All of which came as news to Daniel—though Roger had been winking at and elbowing him even more than usual in recent days, which ought to have given him a clew.

Rather a lot of bowing and scraping occurred round now, as tremendous gratitude had to be expressed,
et cetera
. Daniel happened to glance Marlborough’s way, and caught the Duke glaring at Roger. Roger, who had peripheral vision subtending a full three hundred and sixty degrees, was well aware of it; it was some sort of arranged cue. “What will be my lord’s first act as First Lord of the Treasury?” inquired Bothmar, who, too, had taken part in these silent, fevered exchanges.
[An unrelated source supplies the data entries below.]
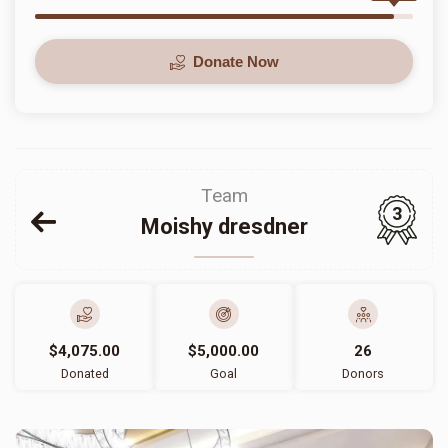
Donate Now
Team
3
Moishy dresdner
$4,075.00
$5,000.00
26
Donated
Goal
Donors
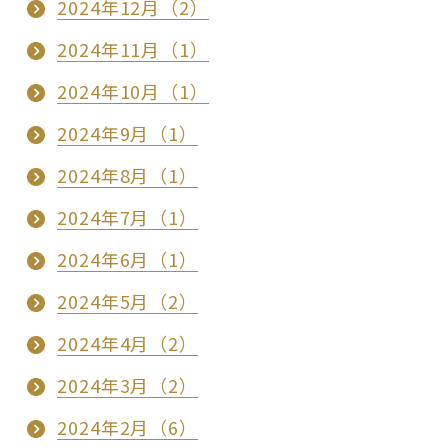
2024年12月（2）
2024年11月（1）
2024年10月（1）
2024年9月（1）
2024年8月（1）
2024年7月（1）
2024年6月（1）
2024年5月（2）
2024年4月（2）
2024年3月（2）
2024年2月（6）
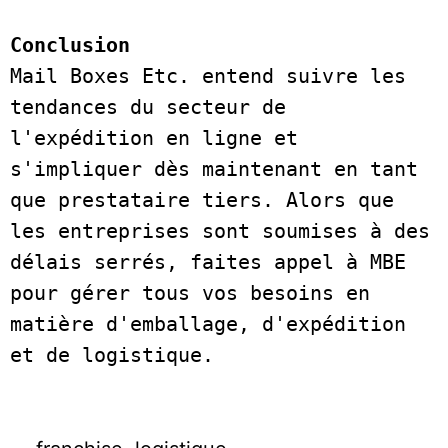
Conclusion
Mail Boxes Etc. entend suivre les 
tendances du secteur de 
l'expédition en ligne et 
s'impliquer dès maintenant en tant 
que prestataire tiers. Alors que 
les entreprises sont soumises à des 
délais serrés, faites appel à MBE 
pour gérer tous vos besoins en 
matière d'emballage, d'expédition 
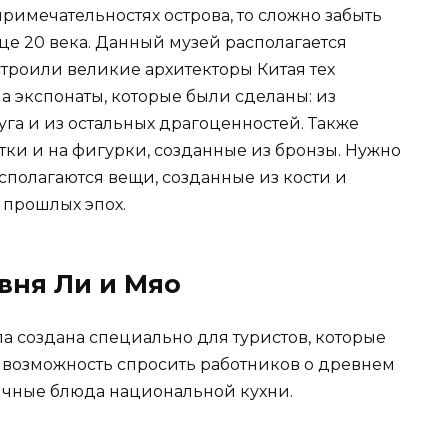
примечательностях острова, то сложно забыть
нце 20 века. Данный музей располагается
троили великие архитекторы Китая тех
на экспонаты, которые были сделаны: из
га и из остальных драгоценностей. Также
тки и на фигурки, созданные из бронзы. Нужно
асполагаются вещи, созданные из кости и
 прошлых эпох.
вня Ли и Мяо
ла создана специально для туристов, которые
о возможность спросить работников о древнем
ичные блюда национальной кухни.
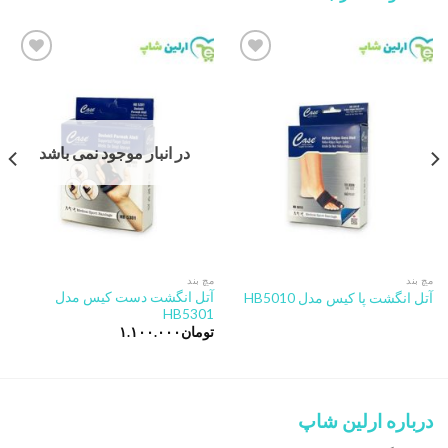
Add to
Add to
wishlist
wishlist
در انبار موجود نمی باشد
مچ بند
مچ بند
آتل انگشت دست کیس مدل
آتل انگشت پا کیس مدل HB5010
HB5301
تومان
۱.۱۰۰.۰۰۰
درباره ارلین شاپ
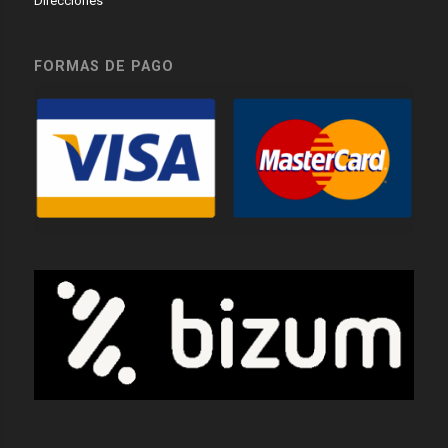
Direcciones
FORMAS DE PAGO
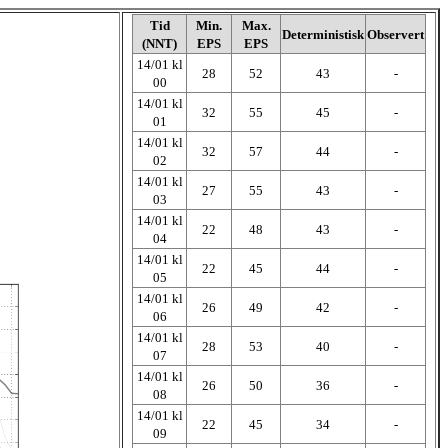
Tid
Min.
Max.
Deterministisk
Observert
(NNT)
EPS
EPS
14/01 kl
28
52
43
-
00
14/01 kl
32
55
45
-
01
14/01 kl
32
57
44
-
02
14/01 kl
27
55
43
-
03
14/01 kl
22
48
43
-
04
14/01 kl
22
45
44
-
05
14/01 kl
26
49
42
-
06
14/01 kl
28
53
40
-
07
14/01 kl
26
50
36
-
08
14/01 kl
22
45
34
-
09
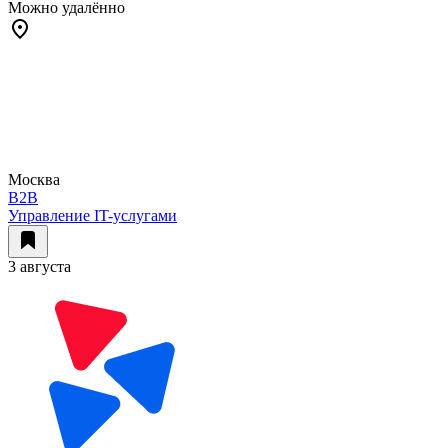
Можно удалённо
Москва
B2B
Управление IT-услугами
3 августа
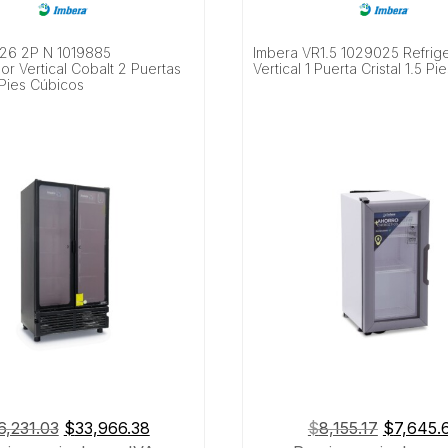
26 2P N 1019885
Imbera VR1.5 1029025 Refrig
or Vertical Cobalt 2 Puertas
Vertical 1 Puerta Cristal 1.5 P
 Pies Cúbicos
El
El
El
6,231.03
$
33,966.38
$
8,155.17
$
7,645.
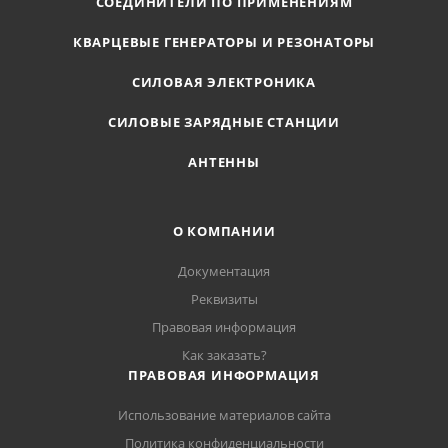
СОЕДИНИТЕЛИ ПО ПРИМЕНЕНИЯМ
КВАРЦЕВЫЕ ГЕНЕРАТОРЫ И РЕЗОНАТОРЫ
СИЛОВАЯ ЭЛЕКТРОНИКА
СИЛОВЫЕ ЗАРЯДНЫЕ СТАНЦИИ
АНТЕННЫ
О КОМПАНИИ
Документация
Реквизиты
Правовая информация
Как заказать?
ПРАВОВАЯ ИНФОРМАЦИЯ
Использование материалов сайта
Политика конфиденциальности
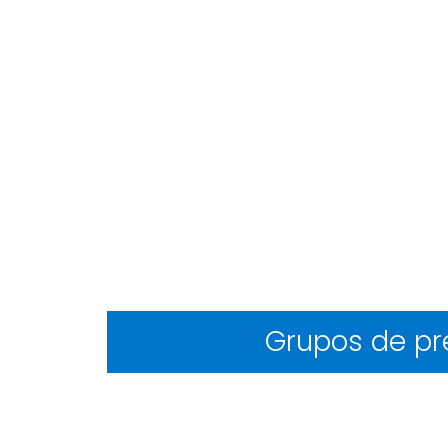
Grupos de pr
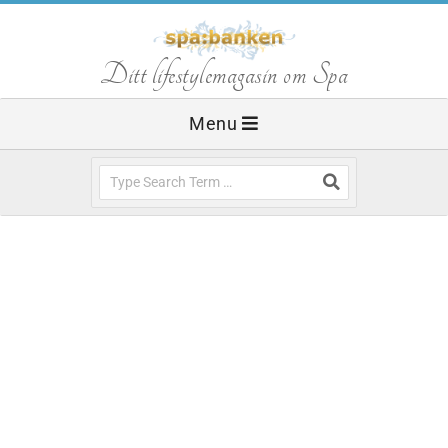
Skip
to
S
Ditt lifestylemagasin om Spa
content
Primary
Menu
p
Navigation
Menu
Search
a
b
La Famille, Falkenberg
a
Strandbad »
n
“Why, to make a clean start of his majesty’s coinage!” Roger answered. “Not that there was anything wrong with that of Queen Anne—this is well established. It is more of a procedural matter—some would call it superficial pomp, but we English have a weakness for that sort of thing—there is this special box, called the Pyx, which we keep in the Tower, all locked up, and put samples of the new coins into it as they are produced. And from time to time his majesty’s council will say, ‘Let’s have a look at the old Pyx, shall we,’ just as a routine precaution, as gunners try their powder before a battle. And so out comes the Pyx, and it is carried in a sort of solemn procession to the Star Chamber at Westminster where a furnace has been set up for the occasion, and the Pyx is unlocked in the presence of his majesty’s Lords of the Council and the coins are taken out and assayed by goldsmiths from the City and compared against a trial plate, which is, as a rule, kept locked up in a crypt below Westminster
Abbey along with a lot of old saints’ bones and whatnot.” Here the new King’s attention began to drift very noticeably and Roger seemed to come aware that he might as well be a witch-doctor dancing about in a fright wig and a carven mask. “Never mind, it is
quite the rite,
and it gives the City men a warm feeling. And when they have such a feeling it is rather a good thing for your majesty’s commerce.”